I'd have been an archaeologist or a linguist probably. That was what I did my degree in. As far as I'm concerned, they're both wonderfully close to acting because you're studying the human animal and its place in the universe and one hopes one can get a little closer to the meaning.
Why did you want to accept your part in Hitchcock Blonde?
Because I thought I couldn't do it. The idea terrified me. I once was the houseguest of Rod Steiger. He'd just done a job and the producer called to say Rod's rushes were brilliant and would I like to tell him how pleased they were with his performance, so I did, and Rod said, "They mistook my terror for inspiration". It's more exciting doing a part you think you can't possibly do. I wouldn't have cast me in this part, but I'm very glad the Royal Court did. I've done a lot of biographical acting. It's amazing how many people in history are short and fat. I've played Churchill in the theatre and on television, even in a musical for the RSC, and I've been Teddy Roosevelt in a film with Ian Holm. Biographical acting offers a special set of problems and rewards. It adds the special problem of methodology to the other problems of technique, observation and research. Like at drama school when they sent you to Victoria Station to watch people move, I studied the trailers from Hitchcock's movies and I always wear the correct period underwear. The way you walk is more determined by underwear than clothes.
Are you a Hitchcock fan?
I am now. I was a lukewarm fan before. Now, of course, he's my favourite director in the world and will be until I finish playing him, except of course for Terry Johnson WHO IS THE GREATEST FILM DIRECTOR IN THE WORLD.
My favourite of Hitchock's films is Foreign Correspondent - not because it's his greatest or even a great film but because it includes the German actor Albert Basserman in a secondary role. Basserman was supposedly the greatest King Lear of the last century. That's one of the great things about black and white film: the archaeology of acting. How else could we know what actors of the past were like? There's a 1930s Thin Man movie where an actor playing a small part suddenly does a famous scene from Henry VIII. I was curious when I saw it on late night TV so I did some research and discovered that the actor, Halliwell Hobbes, had been in the company at the Lyceum when Sir Henry Irving played the part for many performances. And it's clear when you see this movie that Hobbes was doing an imitation of his performance. So what we have is a glimpse of Sir Henry Irving as Cardinal Wolsey.
What are the advantages &/or disadvantages of having the playwright act as director?
The disadvantages are the advantages if you make them so. Sometimes it's a disadvantage to have the director know better than you what the line is supposed to mean. But, on the other hand, I think some of the guys in Brand would be happy to have the chance to ask Ibsen what he meant by a certain line.
What are the differences, if any, between British & American audiences?

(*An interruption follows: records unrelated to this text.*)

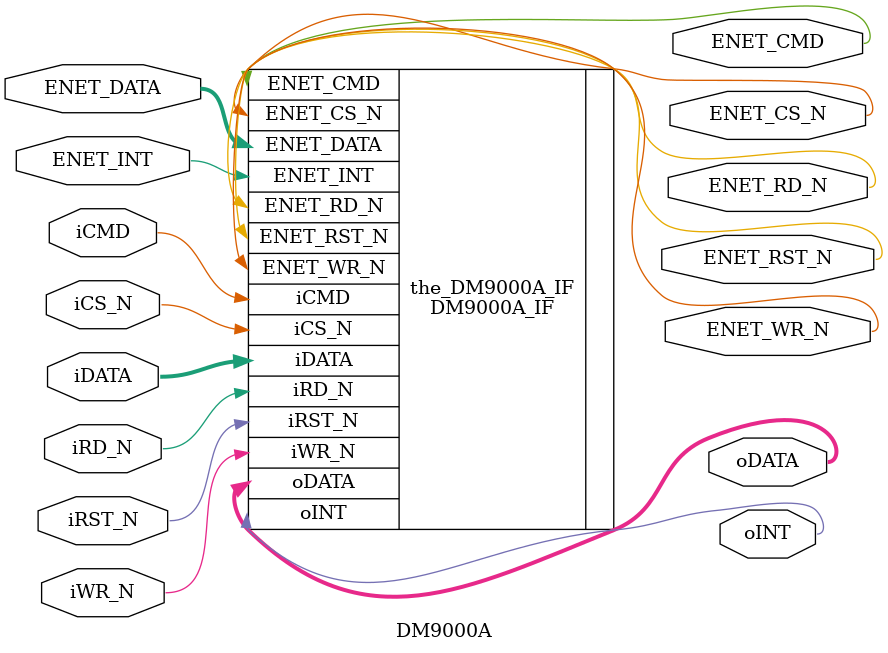
<source format=v>

`timescale 1ns / 100ps
// synthesis translate_on
module DM9000A (
                 // inputs:
                  ENET_INT,
                  iCMD,
                  iCS_N,
                  iDATA,
                  iRD_N,
                  iRST_N,
                  iWR_N,

                 // outputs:
                  ENET_CMD,
                  ENET_CS_N,
                  ENET_DATA,
                  ENET_RD_N,
                  ENET_RST_N,
                  ENET_WR_N,
                  oDATA,
                  oINT
               );

  output           ENET_CMD;
  output           ENET_CS_N;
  inout   [ 15: 0] ENET_DATA;
  output           ENET_RD_N;
  output           ENET_RST_N;
  output           ENET_WR_N;
  output  [ 15: 0] oDATA;
  output           oINT;
  input            ENET_INT;
  input            iCMD;
  input            iCS_N;
  input   [ 15: 0] iDATA;
  input            iRD_N;
  input            iRST_N;
  input            iWR_N;

  wire             ENET_CMD;
  wire             ENET_CS_N;
  wire    [ 15: 0] ENET_DATA;
  wire             ENET_RD_N;
  wire             ENET_RST_N;
  wire             ENET_WR_N;
  wire    [ 15: 0] oDATA;
  wire             oINT;
  DM9000A_IF the_DM9000A_IF
    (
      .ENET_CMD   (ENET_CMD),
      .ENET_CS_N  (ENET_CS_N),
      .ENET_DATA  (ENET_DATA),
      .ENET_INT   (ENET_INT),
      .ENET_RD_N  (ENET_RD_N),
      .ENET_RST_N (ENET_RST_N),
      .ENET_WR_N  (ENET_WR_N),
      .iCMD       (iCMD),
      .iCS_N      (iCS_N),
      .iDATA      (iDATA),
      .iRD_N      (iRD_N),
      .iRST_N     (iRST_N),
      .iWR_N      (iWR_N),
      .oDATA      (oDATA),
      .oINT       (oINT)
    );



endmodule


</source>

British audiences are, as the cliché would have it, more reserved. One has to work harder to break down their natural reticence to join the actors in the evening's endeavour. When they do respond, though, they do so with a genuine interest and enthusiasm that delights both parties.
What's you favourite line from Hitchcock Blonde?
It's got so many great lines I change my mind every eight minutes. I'm delighted by a line that's not mine. For reasons I can't understand, I like to hear David Haig say "Return to your trapezium".
What's the most notable thing that's happened in the run to date?
We’ve got a million of ‘em. At the top of the list is the night real-life Hitchcock blonde Tippi Hedren came to the show. She liked it so much she demanded to come on stage and address the audience, which was unplanned. She said amazingly nice things about the play and my performance, but it was so embarrassing that I was forced to fake a swooning fit. Luckily, Owen McDonnell was there to catch me.
What are your plans for the future?
I believe Terry's script is so good I look forward to enjoying every night until it finishes.
- William Hootkins was speaking to Hannah Kennedy
Hitchcock Blonde is currently playing at the West End's Lyric Theatre, Shaftesbury Avenue.